TASK TO COMPLETE: Copy out each line in the material below that has the word "levels".

DATA IN THIS EXERCISE:
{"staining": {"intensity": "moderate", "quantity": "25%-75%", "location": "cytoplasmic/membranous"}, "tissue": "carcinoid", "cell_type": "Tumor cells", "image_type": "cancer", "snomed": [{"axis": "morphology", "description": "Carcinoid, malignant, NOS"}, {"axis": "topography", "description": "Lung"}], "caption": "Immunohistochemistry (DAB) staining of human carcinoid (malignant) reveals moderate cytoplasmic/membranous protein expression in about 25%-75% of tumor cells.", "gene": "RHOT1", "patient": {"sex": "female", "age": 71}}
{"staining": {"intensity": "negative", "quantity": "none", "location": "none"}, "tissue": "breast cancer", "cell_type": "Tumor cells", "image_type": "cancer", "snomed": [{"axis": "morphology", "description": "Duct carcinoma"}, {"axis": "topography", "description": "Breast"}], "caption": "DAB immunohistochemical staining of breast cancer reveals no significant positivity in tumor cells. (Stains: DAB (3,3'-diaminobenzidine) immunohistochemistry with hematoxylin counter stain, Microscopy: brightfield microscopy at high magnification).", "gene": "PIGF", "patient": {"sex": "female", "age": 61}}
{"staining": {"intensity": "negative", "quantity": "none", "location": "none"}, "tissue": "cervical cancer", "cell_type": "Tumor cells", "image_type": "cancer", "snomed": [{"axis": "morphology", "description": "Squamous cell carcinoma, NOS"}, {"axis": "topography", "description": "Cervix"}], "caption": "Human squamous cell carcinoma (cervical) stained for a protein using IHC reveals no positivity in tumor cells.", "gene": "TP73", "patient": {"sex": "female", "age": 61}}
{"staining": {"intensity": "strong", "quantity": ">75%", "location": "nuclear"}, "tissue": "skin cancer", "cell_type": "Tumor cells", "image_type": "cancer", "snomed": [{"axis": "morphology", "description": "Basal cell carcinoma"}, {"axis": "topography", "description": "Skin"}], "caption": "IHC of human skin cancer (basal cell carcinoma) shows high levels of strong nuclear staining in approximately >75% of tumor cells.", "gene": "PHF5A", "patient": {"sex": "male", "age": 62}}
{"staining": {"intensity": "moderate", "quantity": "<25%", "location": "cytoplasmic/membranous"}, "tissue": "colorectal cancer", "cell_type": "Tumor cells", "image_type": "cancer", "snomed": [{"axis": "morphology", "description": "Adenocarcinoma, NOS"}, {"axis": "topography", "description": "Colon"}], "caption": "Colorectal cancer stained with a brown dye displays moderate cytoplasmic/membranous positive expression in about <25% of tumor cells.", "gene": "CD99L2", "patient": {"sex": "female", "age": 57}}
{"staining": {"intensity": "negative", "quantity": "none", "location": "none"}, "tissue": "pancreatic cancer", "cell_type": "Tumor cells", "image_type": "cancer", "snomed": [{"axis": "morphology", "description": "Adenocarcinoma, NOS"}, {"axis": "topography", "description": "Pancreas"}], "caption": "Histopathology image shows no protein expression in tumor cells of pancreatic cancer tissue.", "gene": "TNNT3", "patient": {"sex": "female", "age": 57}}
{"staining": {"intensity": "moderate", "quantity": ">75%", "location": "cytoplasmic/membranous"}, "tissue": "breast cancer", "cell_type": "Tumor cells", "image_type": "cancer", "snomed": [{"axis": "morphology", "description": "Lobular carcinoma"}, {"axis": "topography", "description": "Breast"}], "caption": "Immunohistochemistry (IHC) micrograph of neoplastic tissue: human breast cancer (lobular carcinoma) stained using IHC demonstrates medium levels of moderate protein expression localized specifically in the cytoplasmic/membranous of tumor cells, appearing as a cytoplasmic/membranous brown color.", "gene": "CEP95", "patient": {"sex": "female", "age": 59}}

SOLUTION FOR THIS PROBLEM:
{"staining": {"intensity": "strong", "quantity": ">75%", "location": "nuclear"}, "tissue": "skin cancer", "cell_type": "Tumor cells", "image_type": "cancer", "snomed": [{"axis": "morphology", "description": "Basal cell carcinoma"}, {"axis": "topography", "description": "Skin"}], "caption": "IHC of human skin cancer (basal cell carcinoma) shows high levels of strong nuclear staining in approximately >75% of tumor cells.", "gene": "PHF5A", "patient": {"sex": "male", "age": 62}}
{"staining": {"intensity": "moderate", "quantity": ">75%", "location": "cytoplasmic/membranous"}, "tissue": "breast cancer", "cell_type": "Tumor cells", "image_type": "cancer", "snomed": [{"axis": "morphology", "description": "Lobular carcinoma"}, {"axis": "topography", "description": "Breast"}], "caption": "Immunohistochemistry (IHC) micrograph of neoplastic tissue: human breast cancer (lobular carcinoma) stained using IHC demonstrates medium levels of moderate protein expression localized specifically in the cytoplasmic/membranous of tumor cells, appearing as a cytoplasmic/membranous brown color.", "gene": "CEP95", "patient": {"sex": "female", "age": 59}}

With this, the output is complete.